Reputation: 2948
I have two COM objects with different GUID
values, but the same name. One is a newer version of the other. What happens when I register both using Name.exe /regserver
? I've looked in the registry, and they both show up with the same ProgID
, but their respective GUID
values are different. They point to their separate locations on the hard drive. Is this a problem?
I'm trying to get the old version of a project to work alongside the new version of a project (but not running at the same time), and I think these two things are fighting.
The COM objects were created in VB6. The code that uses them is C#. They are added to their individual C# projects as references. When one is registered, I can't compile the other (nor run successfully).

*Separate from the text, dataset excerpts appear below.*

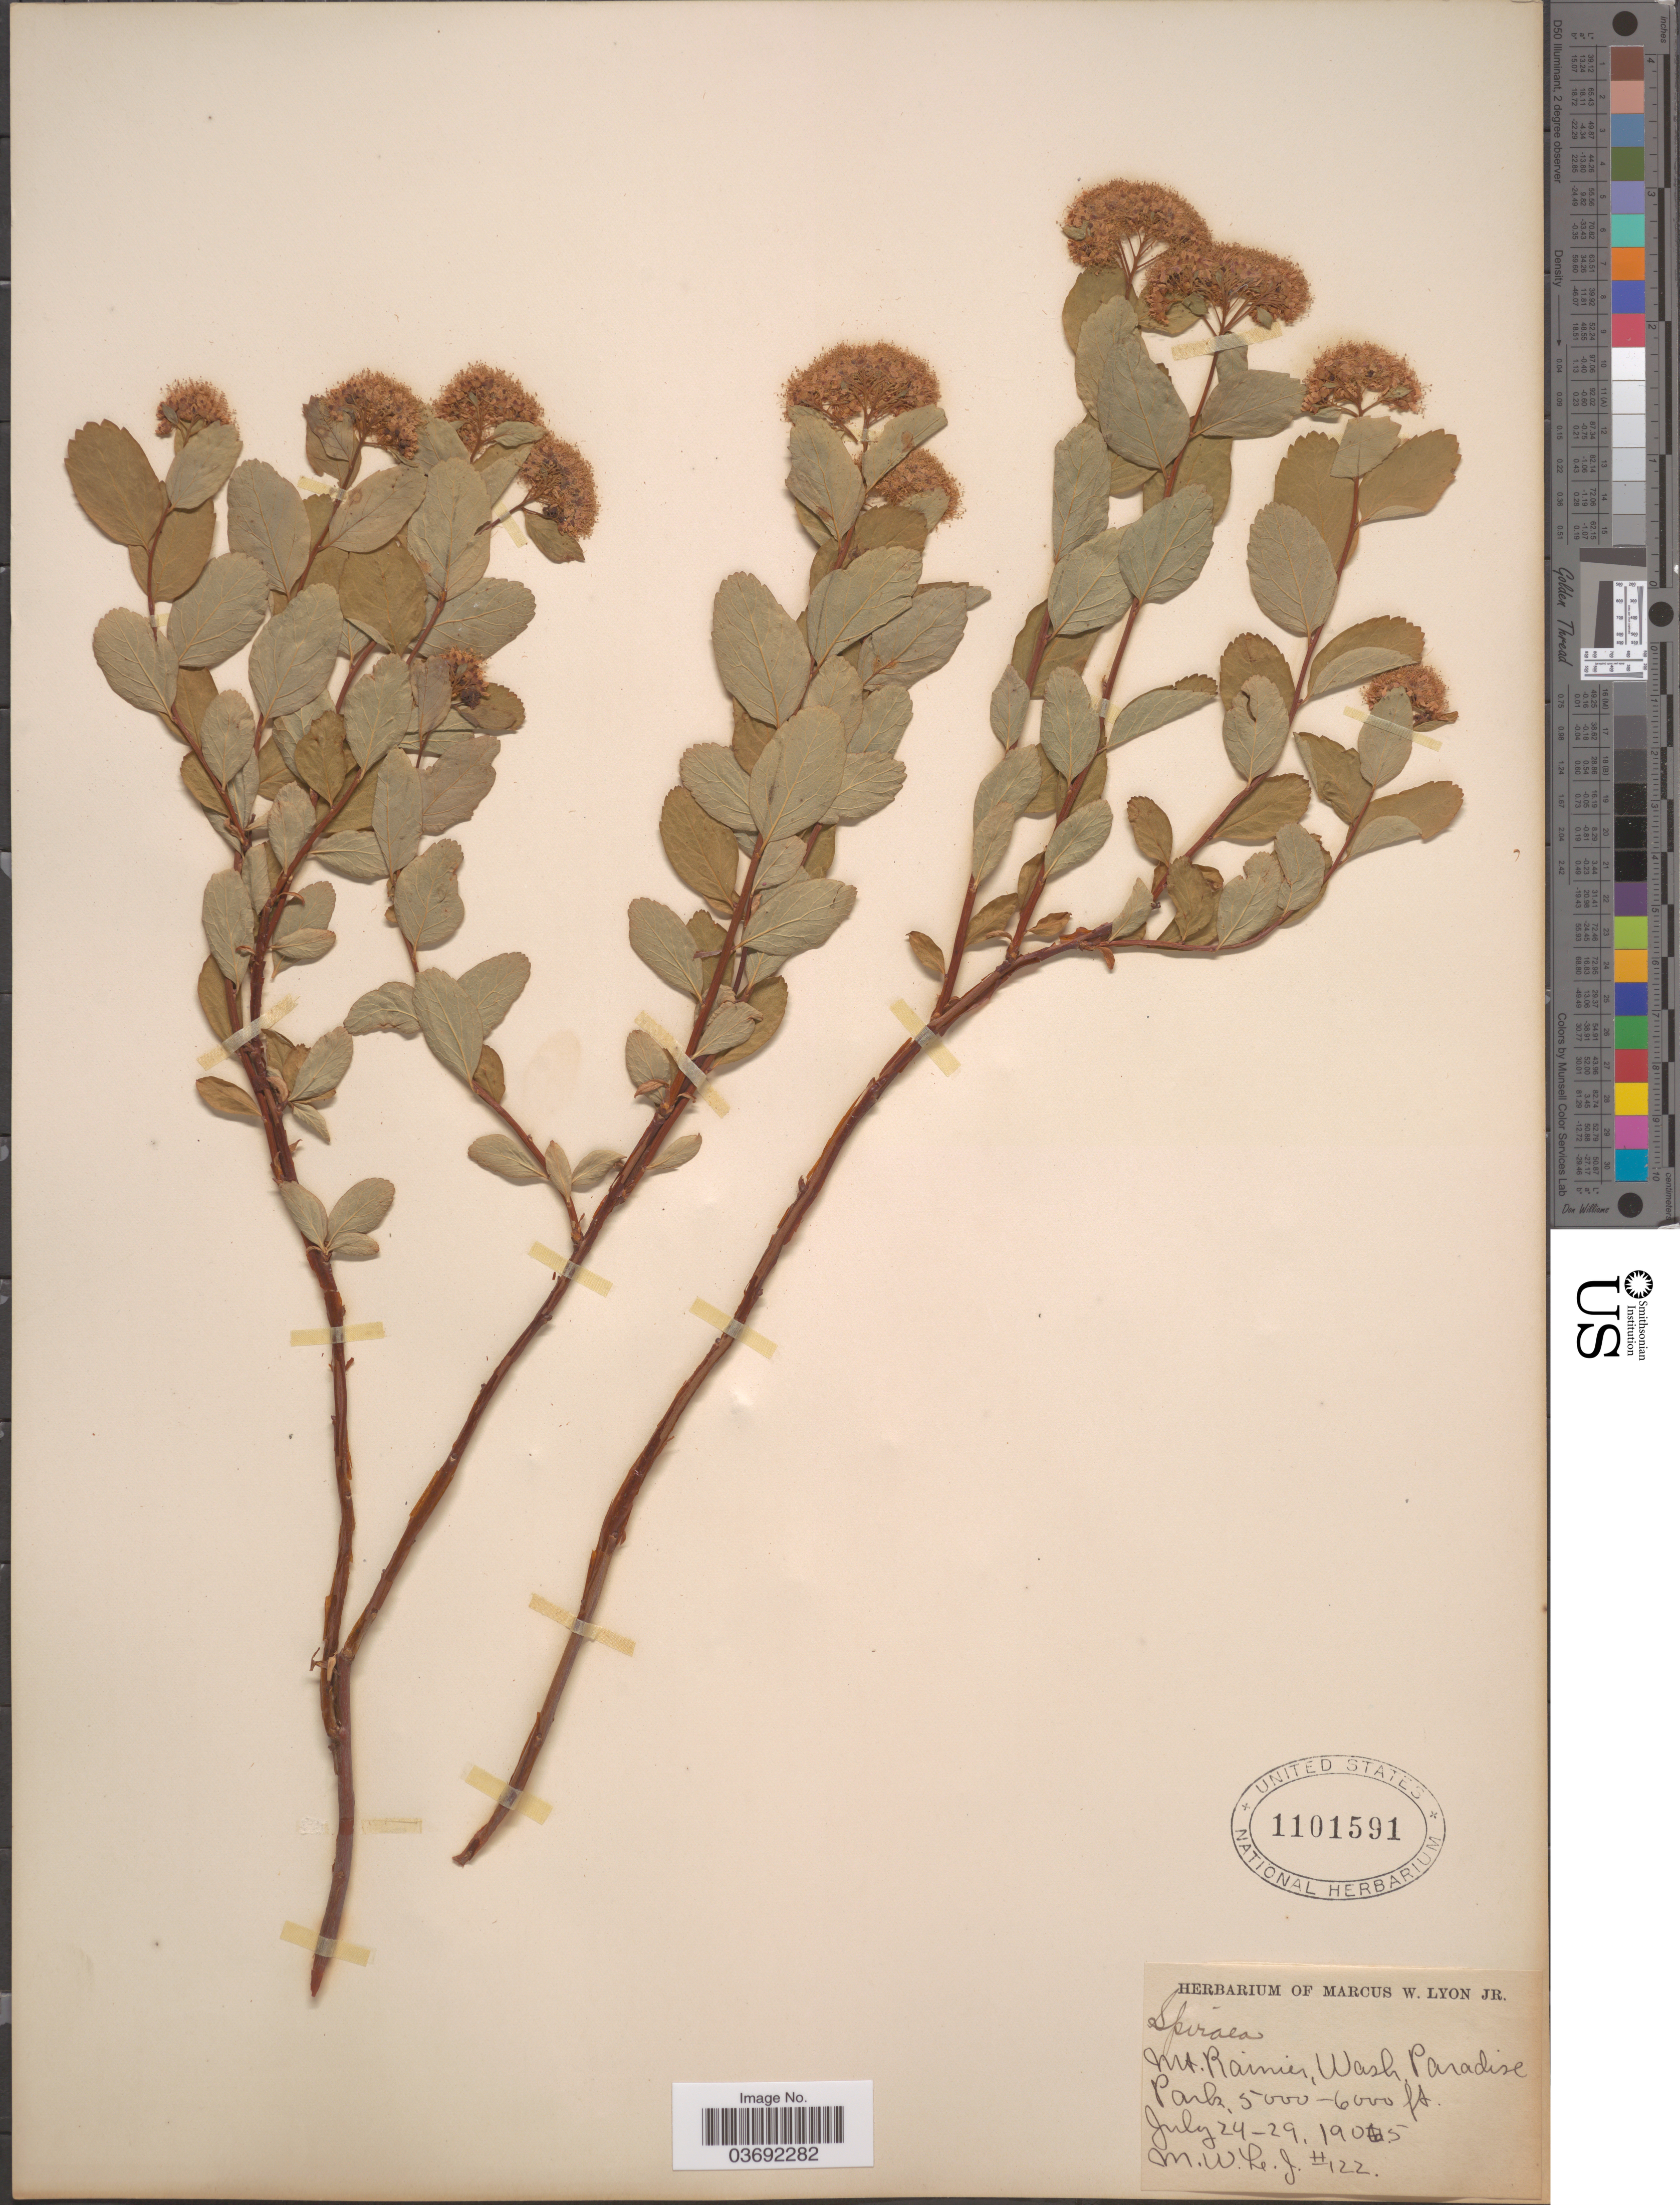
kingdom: Plantae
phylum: Tracheophyta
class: Magnoliopsida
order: Rosales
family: Rosaceae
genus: Spiraea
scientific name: Spiraea densiflora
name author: Nutt. ex Greenm.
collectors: M. W. Lyon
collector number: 122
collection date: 1905-07-24/1905-07-29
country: United States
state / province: Washington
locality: Mt.Rainier, Wash. Paradise Park.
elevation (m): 1524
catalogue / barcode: US 1101591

What other information would be helpful while investigating this issue?
Upvotes: 2
Views: 476
Reputation: 942207
You are violating hard COM rules. Either your replacement must be an exact match with the component you replace. Or you must generate a new version that:
The best way to double-check all this is by running OleView.exe, File + View Typelib command. That decompiles the type library content back to IDL, you will see the guids and interfaces. If you want to create an exact substitute for the old component then everything must match exactly. Exact same guids, exact same interfaces with the exact same order of methods and exact same arguments.
Upvotes: 1
Reputation: 30408
Converting my comment into an answer:
You have created a new version of a component which is not backward compatible with the old version.
You really should change the ProgID
to indicate that this is effectively a new component. Client apps will have to explicitly target either the new component or the old one. People often just append a version number (e.g. 2
) to the ProgId
.
Upvotes: 1
Reputation: 10855
I haven't ever accessed VB6 ActiveX exes from .NET (just dlls), so this is a shot in the dark (and is weak enough to be just a comment except it is too long).
Perhaps you can create / export a .tlb each for the two VB6 components to compile your C# against. You shouldn't need the exes to compile.
Next manually add the registry entries as if they had separate Programmatic IDs (say MyComponent.ServerClass.1
and MyComponent.ServerClass.2
) and then load them by name in your C#.